The family of Sgt. Eduardo Corrall Gomez knew about his heroics during the Korean War but said he never received recognition for it in his lifetime.
It's believed Gomez was one of 24 men passed over for medals due to prejudice. President Barack Obama said he was going to right that wrong during a ceremony at the White House on Tuesday.
In September, 1950, during the Korean War, Gomez defended his company by maneuvering across open ground with a faulty machine gun. His nephew, Pete Corrall, said his uncle took out a tank with a grenade.
Gomez burned his hand and injured his right side but stayed with his regiment. Corrall said his injuries made it impossible to salute.
Obama presented his relatives with the Congressional Medal of Honor in an engraved shadow box, along with a flag from the Pentagon.

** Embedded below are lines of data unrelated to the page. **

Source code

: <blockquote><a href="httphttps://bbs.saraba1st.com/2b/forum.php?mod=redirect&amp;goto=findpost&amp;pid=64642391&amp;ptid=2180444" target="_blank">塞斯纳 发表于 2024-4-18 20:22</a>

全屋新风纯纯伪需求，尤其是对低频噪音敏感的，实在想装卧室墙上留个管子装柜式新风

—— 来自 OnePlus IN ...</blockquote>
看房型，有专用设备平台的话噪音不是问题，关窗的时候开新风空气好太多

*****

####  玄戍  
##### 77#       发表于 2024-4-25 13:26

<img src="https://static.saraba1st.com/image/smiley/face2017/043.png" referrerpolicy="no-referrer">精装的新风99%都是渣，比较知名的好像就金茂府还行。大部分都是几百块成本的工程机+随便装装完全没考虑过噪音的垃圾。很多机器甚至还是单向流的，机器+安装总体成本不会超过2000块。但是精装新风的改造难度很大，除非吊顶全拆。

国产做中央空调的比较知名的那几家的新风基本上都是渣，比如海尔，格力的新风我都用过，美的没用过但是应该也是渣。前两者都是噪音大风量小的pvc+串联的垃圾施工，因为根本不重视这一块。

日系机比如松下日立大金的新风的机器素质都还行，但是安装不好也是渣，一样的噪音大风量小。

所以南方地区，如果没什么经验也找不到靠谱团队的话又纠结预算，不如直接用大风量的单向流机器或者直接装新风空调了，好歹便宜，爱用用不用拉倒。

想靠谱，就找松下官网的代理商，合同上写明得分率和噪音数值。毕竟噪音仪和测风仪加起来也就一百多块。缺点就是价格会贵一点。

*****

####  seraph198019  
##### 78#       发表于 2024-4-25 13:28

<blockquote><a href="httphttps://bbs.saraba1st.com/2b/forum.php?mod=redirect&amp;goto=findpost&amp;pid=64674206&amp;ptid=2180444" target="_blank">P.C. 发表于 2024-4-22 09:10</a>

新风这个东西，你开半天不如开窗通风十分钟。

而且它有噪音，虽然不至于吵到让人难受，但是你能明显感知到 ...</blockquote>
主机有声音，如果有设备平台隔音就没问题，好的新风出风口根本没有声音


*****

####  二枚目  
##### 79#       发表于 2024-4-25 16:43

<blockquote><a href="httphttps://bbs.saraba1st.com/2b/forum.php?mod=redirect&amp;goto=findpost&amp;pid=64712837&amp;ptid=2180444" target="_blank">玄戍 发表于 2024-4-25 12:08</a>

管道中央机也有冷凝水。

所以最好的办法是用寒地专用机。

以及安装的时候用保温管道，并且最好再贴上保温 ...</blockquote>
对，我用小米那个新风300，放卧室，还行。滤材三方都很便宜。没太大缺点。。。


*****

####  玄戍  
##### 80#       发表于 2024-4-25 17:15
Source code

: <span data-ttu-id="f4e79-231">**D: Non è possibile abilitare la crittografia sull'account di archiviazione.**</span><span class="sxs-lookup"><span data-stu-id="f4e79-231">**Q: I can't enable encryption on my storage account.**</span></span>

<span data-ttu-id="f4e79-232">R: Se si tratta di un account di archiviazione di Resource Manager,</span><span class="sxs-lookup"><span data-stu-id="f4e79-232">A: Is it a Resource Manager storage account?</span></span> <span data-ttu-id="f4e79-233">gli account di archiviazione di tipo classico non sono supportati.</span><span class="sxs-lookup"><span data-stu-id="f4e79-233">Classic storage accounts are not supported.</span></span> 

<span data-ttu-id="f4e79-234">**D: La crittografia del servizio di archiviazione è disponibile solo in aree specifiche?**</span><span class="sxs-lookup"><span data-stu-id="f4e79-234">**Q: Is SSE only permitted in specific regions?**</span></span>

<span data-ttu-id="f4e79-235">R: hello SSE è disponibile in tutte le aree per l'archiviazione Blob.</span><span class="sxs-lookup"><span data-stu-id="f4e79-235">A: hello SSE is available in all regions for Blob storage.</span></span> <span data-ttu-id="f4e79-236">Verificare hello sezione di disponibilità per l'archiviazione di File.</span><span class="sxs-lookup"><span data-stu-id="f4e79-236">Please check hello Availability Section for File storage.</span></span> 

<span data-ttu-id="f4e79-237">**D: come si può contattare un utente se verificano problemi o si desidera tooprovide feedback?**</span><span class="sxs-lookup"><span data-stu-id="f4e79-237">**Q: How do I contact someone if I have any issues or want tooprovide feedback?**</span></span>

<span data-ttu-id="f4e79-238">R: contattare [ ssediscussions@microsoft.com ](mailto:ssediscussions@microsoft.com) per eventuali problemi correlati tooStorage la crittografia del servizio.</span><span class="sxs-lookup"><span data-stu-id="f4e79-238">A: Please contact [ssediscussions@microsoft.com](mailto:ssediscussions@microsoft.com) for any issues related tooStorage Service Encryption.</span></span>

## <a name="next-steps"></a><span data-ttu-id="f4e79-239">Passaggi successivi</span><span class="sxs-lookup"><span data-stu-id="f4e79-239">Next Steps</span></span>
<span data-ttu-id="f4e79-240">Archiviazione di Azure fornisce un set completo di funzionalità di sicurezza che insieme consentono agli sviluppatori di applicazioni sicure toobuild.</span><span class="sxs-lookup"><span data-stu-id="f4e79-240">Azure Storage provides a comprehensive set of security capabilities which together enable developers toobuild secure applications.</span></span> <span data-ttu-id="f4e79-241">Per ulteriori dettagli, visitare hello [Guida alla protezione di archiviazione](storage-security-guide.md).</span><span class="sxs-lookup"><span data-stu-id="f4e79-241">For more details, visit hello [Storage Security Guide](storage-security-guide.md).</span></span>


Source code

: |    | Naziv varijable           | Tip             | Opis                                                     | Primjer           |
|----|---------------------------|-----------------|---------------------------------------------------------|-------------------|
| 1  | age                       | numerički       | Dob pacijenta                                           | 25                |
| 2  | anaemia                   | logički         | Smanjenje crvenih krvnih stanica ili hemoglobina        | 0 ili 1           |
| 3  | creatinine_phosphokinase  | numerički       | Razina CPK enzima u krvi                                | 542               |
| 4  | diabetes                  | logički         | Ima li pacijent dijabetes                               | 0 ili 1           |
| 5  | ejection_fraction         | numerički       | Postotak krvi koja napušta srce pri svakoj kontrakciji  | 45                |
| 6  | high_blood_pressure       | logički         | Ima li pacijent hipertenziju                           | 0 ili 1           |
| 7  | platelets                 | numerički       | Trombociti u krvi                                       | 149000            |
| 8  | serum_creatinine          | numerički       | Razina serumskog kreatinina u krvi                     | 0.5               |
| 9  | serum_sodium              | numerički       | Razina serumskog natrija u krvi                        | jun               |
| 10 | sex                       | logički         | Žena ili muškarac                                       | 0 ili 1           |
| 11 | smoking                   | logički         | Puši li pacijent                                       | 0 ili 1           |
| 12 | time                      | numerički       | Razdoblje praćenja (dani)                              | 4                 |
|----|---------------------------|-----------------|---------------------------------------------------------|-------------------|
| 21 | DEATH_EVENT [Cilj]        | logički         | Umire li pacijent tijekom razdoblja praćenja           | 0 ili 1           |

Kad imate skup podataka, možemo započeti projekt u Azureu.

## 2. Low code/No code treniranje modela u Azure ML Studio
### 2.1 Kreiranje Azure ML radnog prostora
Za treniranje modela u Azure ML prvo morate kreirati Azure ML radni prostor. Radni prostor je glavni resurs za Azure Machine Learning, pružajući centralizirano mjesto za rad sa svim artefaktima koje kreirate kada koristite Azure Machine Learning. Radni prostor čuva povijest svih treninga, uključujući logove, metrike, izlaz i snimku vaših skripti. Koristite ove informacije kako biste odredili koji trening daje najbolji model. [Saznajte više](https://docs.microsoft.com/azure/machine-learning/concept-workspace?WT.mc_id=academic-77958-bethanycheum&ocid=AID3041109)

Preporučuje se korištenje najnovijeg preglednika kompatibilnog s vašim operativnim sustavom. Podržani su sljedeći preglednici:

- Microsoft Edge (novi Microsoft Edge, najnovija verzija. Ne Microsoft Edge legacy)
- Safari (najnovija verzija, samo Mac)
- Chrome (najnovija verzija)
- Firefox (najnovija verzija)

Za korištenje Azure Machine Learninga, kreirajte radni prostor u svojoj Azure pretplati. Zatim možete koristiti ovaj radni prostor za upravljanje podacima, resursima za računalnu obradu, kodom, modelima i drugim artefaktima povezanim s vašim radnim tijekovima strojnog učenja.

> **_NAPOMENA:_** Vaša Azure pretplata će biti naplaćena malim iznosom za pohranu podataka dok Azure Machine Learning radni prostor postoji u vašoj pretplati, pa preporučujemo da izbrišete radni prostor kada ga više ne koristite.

Carroll said he borrowed from his retirement account to bring his grandchildren and his mother and other relatives to Washington, D.C., for the ceremony.
They said they have met celebrities in their hometown of Ojai but they never imagined meeting the President in the Oval Office.
They also met the families of other posthumous honorees including relatives of Army Pfc. Leonard M. Kravitz , the uncle of singer and actor Lenny Kravitz, who died defending his platoon during the Korean War in 1951.
If Gomez had been awarded the medal during his lifetime, it would have made his life easier financially by increasing his military benefits, Corrall said.
Gomez' sister-in-law Margaret Moreno Corrall said the president kissed her cheek and welcomed her with open arms.
She said she is grateful that an investigation into discrimination led to her brother-in-law's posthumous honor.